What needs to be done:
When a line of the records contains "måneder", copy it.

Dataset entries
*** Begin section ***
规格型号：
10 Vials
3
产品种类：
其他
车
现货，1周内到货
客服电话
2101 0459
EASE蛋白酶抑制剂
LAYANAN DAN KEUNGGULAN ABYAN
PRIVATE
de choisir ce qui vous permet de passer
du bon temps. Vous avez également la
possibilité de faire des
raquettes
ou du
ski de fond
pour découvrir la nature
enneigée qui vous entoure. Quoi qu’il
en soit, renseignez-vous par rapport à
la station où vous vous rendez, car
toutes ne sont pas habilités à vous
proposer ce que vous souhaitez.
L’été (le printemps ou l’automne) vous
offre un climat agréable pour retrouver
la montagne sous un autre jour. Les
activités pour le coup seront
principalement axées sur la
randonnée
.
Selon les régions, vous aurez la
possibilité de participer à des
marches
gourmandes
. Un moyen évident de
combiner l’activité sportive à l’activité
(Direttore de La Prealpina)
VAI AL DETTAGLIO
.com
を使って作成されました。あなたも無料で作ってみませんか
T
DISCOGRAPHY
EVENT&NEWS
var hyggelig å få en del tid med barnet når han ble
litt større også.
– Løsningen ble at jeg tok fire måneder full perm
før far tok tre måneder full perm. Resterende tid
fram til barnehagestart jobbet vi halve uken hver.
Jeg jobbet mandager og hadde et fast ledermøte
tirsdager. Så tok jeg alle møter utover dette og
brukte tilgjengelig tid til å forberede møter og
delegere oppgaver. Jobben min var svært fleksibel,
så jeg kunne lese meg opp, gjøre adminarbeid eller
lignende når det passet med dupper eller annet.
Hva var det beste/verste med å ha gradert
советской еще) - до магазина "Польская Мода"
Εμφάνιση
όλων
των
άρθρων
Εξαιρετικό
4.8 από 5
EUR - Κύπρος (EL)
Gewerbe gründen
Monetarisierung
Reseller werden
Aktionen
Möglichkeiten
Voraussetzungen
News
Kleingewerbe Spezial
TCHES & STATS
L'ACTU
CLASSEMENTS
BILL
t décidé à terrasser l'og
*** End section ***
Response to the task:
– Løsningen ble at jeg tok fire måneder full perm
før far tok tre måneder full perm. Resterende tid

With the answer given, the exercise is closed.